While Mechanistic Interpretability has identified interpretable circuits in LLMs, their causal origins in training data remain elusive. We introduce Mechanistic Data Attribution (MDA), a scalable framework that employs Influence Functions to trace interpretable units back to specific training samples. Through extensive experiments on the Pythia family, we causally validate that targeted intervention--removing or augmenting a small fraction of high-influence samples--significantly modulates the emergence of interpretable heads, whereas random interventions show no effect. Our analysis reveals that repetitive structural data (e.g., LaTeX, XML) acts as a mechanistic catalyst. Furthermore, we observe that interventions targeting induction head formation induce a concurrent change in the model's in-context learning (ICL) capability. This provides direct causal evidence for the long-standing hypothesis regarding the functional link between induction heads and ICL. Finally, we propose a mechanistic data augmentation pipeline that consistently accelerates circuit convergence across model scales, providing a principled methodology for steering the developmental trajectories of LLMs.
Paper Structure (78 sections, 34 equations, 9 figures, 7 tables, 1 algorithm)

This paper contains 78 sections, 34 equations, 9 figures, 7 tables, 1 algorithm.

Figures (9)

  • Figure 1: The Mechanistic Data Attribution (MDA) framework. MDA identifies interpretable LLM units and quantifies the influence of individual training samples on their functional behavior. This enables both the discovery of mechanistic training dynamics and precise data-level interventions to steer model development.
  • Figure 2: Causal validation of Mechanistic Data Attribution.

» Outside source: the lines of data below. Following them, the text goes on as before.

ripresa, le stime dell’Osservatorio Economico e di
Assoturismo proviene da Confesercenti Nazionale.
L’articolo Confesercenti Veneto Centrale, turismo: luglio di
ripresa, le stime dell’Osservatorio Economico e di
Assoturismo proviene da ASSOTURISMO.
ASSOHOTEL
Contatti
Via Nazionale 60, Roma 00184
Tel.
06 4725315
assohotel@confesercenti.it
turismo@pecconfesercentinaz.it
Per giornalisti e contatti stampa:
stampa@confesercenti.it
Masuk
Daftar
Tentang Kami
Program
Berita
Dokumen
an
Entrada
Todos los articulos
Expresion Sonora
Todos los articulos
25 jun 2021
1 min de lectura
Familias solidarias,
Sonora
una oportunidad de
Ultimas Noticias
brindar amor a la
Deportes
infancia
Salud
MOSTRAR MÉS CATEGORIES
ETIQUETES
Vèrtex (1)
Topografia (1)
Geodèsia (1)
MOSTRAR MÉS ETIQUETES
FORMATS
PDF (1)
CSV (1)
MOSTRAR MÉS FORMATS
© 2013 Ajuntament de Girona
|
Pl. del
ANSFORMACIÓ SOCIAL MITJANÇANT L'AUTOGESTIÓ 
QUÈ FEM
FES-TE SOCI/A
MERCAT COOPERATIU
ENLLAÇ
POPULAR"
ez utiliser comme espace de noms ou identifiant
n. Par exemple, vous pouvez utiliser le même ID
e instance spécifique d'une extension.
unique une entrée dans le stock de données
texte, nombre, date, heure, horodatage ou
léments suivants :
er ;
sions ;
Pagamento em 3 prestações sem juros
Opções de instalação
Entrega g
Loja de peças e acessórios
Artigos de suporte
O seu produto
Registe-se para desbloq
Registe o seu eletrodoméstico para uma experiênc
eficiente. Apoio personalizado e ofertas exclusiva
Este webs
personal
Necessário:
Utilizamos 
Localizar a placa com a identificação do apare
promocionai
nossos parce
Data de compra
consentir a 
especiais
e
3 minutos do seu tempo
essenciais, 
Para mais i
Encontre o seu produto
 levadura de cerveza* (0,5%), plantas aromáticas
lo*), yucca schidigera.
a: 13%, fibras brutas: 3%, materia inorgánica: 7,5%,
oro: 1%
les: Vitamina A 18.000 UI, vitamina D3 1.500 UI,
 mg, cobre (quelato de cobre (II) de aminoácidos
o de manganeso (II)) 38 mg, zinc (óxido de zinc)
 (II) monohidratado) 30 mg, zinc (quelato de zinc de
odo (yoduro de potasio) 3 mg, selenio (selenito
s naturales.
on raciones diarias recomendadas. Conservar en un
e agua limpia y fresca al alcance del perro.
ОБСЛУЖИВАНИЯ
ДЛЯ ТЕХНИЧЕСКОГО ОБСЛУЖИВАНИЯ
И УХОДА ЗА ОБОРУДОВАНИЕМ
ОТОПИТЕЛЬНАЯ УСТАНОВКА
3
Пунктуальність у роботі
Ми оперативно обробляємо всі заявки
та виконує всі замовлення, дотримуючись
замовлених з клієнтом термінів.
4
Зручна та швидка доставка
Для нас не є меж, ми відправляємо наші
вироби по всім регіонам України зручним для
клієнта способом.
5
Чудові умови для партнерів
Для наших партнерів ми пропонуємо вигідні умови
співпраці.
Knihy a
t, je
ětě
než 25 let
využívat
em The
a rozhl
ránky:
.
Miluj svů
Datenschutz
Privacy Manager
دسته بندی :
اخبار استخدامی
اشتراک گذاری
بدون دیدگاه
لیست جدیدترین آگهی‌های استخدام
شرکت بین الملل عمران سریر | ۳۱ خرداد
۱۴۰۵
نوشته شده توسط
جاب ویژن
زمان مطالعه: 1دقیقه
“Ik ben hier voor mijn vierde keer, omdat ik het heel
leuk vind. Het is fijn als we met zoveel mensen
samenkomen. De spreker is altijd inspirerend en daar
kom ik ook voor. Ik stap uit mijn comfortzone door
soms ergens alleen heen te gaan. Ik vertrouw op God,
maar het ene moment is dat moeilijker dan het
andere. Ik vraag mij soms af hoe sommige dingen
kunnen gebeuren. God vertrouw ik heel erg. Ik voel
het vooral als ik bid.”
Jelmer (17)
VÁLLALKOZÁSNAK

Intervened retraining shows that targeted deletion and augmentation of high-influence samples (identified via MDA) significantly modulate the emergence of Induction and PT (Previous Token) heads. Head score is quantified via the metric from olsson2022context. Note the clear gap between MDA-guided interventions and the random baselines across different model scales.
  • Figure 3: Distributional properties of high influence samples. a) Power-law distribution: The distribution of influence scores follows a power-law, where the top 10% of samples contribute up to 50% of the total cumulative influence. b) Cross-head consistency: High-influence samples identified by induction heads (Ihead) within the Pythia-14M model exhibit significant overlap, yet remain distinct from those identified by non-induction heads (Nhead). c) Step uniformity: The identified high-influence samples are distributed uniformly throughout the training corpus, showing no significant temporal clustering. d) Induction head scores with high influence samples replaced with those from different steps. MDA-Repl @ [$t_1$, $t_2$] represents replaced by high influence sample in step $t_1$ to $t_2$. The random replacement baseline exhibits significant deviation from the MDA replacement, exceeding three standard errors (3$\sigma$). Pruned 95% means we randomly mask the gradient of 95% samples in training, while the induction head scores still show a non-trivial increase. e) Induction scores differences of all heads from Pythia 14M. High influence samples from one head are generalizable to other induction heads (red squares).
  • Figure 4: Validating the functional role of induction heads in ICL via data intervention. Under the same data augmentation and deletion settings used for induction heads, the concurrent shifts in ICL scores and induction head strength (grey dashes) provide causal evidence that these internal mechanisms are functionally coupled.
  • Figure 5: Ablation of Insertion Strategy in Pythia 14M. Induction head formation is positively correlated with the quantity of mechanistic signals ($N$). The performance gap between Dispersed and Concentrated modes reveals that the temporal density of interventions significantly modulates optimization stability, particularly for high-influence real-world samples.